Stored items:

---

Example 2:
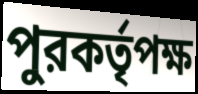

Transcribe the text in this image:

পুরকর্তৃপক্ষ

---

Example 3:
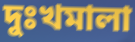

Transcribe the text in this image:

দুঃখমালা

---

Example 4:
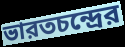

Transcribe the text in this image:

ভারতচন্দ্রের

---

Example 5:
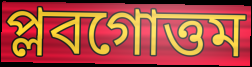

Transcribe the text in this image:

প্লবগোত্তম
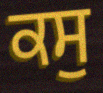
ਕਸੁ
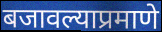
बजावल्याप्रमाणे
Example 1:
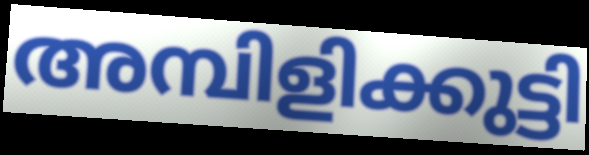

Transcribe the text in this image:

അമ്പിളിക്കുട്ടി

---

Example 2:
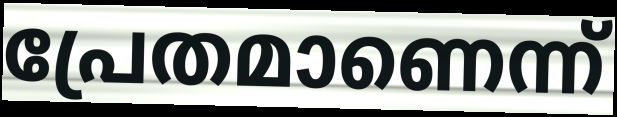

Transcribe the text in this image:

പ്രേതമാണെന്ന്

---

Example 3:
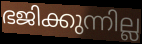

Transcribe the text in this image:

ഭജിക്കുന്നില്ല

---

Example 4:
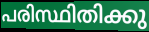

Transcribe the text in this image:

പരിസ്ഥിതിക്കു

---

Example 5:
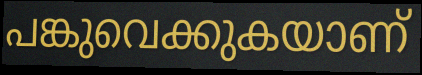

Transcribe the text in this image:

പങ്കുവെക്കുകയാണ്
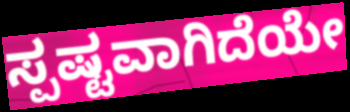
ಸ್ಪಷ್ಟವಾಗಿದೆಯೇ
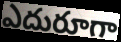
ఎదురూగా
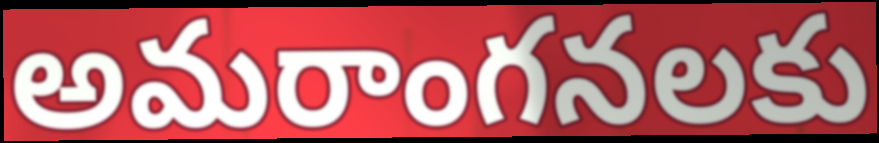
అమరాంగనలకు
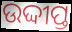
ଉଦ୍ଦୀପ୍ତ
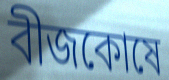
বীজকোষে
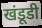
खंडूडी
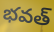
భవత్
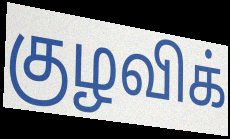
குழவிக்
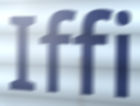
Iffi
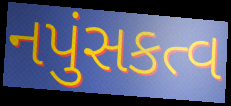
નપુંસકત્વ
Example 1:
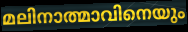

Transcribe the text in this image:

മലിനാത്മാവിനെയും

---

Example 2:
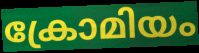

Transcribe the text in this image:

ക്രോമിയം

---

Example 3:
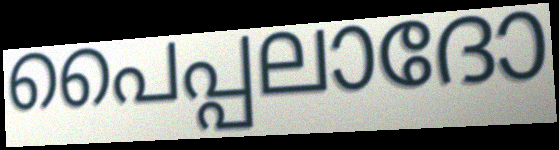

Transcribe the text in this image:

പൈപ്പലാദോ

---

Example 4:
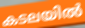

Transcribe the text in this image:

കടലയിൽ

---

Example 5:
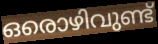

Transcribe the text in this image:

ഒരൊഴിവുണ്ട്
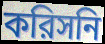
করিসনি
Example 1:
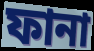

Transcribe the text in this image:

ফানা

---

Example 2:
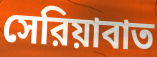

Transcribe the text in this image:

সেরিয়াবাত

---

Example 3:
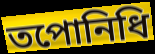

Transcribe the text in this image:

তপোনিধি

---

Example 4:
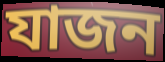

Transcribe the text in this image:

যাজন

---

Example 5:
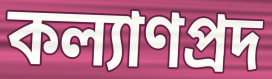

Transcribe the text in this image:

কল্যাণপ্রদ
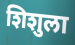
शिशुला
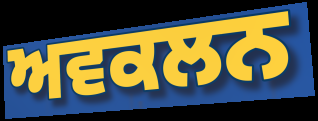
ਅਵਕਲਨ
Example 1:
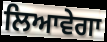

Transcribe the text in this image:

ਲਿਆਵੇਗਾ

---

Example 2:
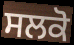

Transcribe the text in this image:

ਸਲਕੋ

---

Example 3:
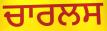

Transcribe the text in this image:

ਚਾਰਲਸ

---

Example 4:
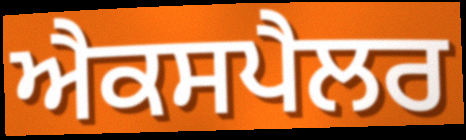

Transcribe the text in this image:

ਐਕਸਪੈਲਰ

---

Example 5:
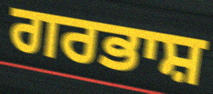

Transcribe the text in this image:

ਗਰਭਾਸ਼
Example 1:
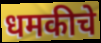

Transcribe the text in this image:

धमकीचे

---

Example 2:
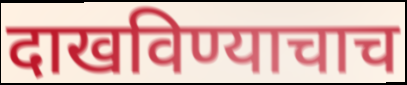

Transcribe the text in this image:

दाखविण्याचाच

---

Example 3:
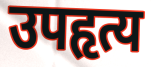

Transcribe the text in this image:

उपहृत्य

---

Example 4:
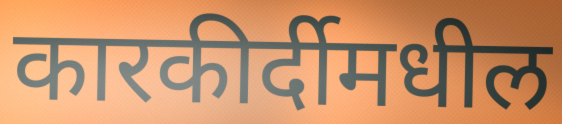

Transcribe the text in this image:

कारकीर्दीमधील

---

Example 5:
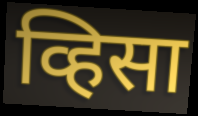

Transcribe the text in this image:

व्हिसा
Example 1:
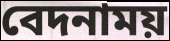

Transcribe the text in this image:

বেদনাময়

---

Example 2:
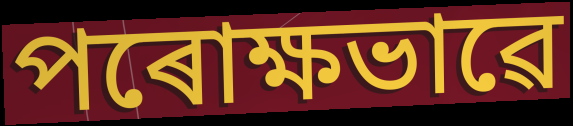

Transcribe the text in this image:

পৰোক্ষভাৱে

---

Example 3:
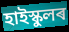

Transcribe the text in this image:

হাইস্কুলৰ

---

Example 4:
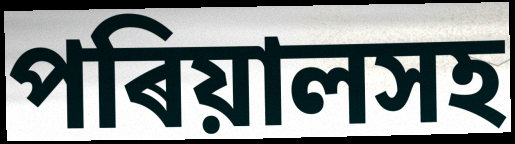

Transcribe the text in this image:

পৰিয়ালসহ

Problem to work on:
What is needed is an exact copy of the records above, with no pictures in it.

Written response:
---

Example 2:

Transcribe the text in this image:

পুরকর্তৃপক্ষ

---

Example 3:

Transcribe the text in this image:

দুঃখমালা

---

Example 4:

Transcribe the text in this image:

ভারতচন্দ্রের

---

Example 5:

Transcribe the text in this image:

প্লবগোত্তম
ਕਸੁ
बजावल्याप्रमाणे
Example 1:

Transcribe the text in this image:

അമ്പിളിക്കുട്ടി

---

Example 2:

Transcribe the text in this image:

പ്രേതമാണെന്ന്

---

Example 3:

Transcribe the text in this image:

ഭജിക്കുന്നില്ല

---

Example 4:

Transcribe the text in this image:

പരിസ്ഥിതിക്കു

---

Example 5:

Transcribe the text in this image:

പങ്കുവെക്കുകയാണ്
ಸ್ಪಷ್ಟವಾಗಿದೆಯೇ
ఎదురూగా
అమరాంగనలకు
ଉଦ୍ଦୀପ୍ତ
বীজকোষে
खंडूडी
భవత్
குழவிக்
Iffi
નપુંસકત્વ
Example 1:

Transcribe the text in this image:

മലിനാത്മാവിനെയും

---

Example 2:

Transcribe the text in this image:

ക്രോമിയം

---

Example 3:

Transcribe the text in this image:

പൈപ്പലാദോ

---

Example 4:

Transcribe the text in this image:

കടലയിൽ

---

Example 5:

Transcribe the text in this image:

ഒരൊഴിവുണ്ട്
করিসনি
Example 1:

Transcribe the text in this image:

ফানা

---

Example 2:

Transcribe the text in this image:

সেরিয়াবাত

---

Example 3:

Transcribe the text in this image:

তপোনিধি

---

Example 4:

Transcribe the text in this image:

যাজন

---

Example 5:

Transcribe the text in this image:

কল্যাণপ্রদ
शिशुला
ਅਵਕਲਨ
Example 1:

Transcribe the text in this image:

ਲਿਆਵੇਗਾ

---

Example 2:

Transcribe the text in this image:

ਸਲਕੋ

---

Example 3:

Transcribe the text in this image:

ਚਾਰਲਸ

---

Example 4:

Transcribe the text in this image:

ਐਕਸਪੈਲਰ

---

Example 5:

Transcribe the text in this image:

ਗਰਭਾਸ਼
Example 1:

Transcribe the text in this image:

धमकीचे

---

Example 2:

Transcribe the text in this image:

दाखविण्याचाच

---

Example 3:

Transcribe the text in this image:

उपहृत्य

---

Example 4:

Transcribe the text in this image:

कारकीर्दीमधील

---

Example 5:

Transcribe the text in this image:

व्हिसा
Example 1:

Transcribe the text in this image:

বেদনাময়

---

Example 2:

Transcribe the text in this image:

পৰোক্ষভাৱে

---

Example 3:

Transcribe the text in this image:

হাইস্কুলৰ

---

Example 4:

Transcribe the text in this image:

পৰিয়ালসহ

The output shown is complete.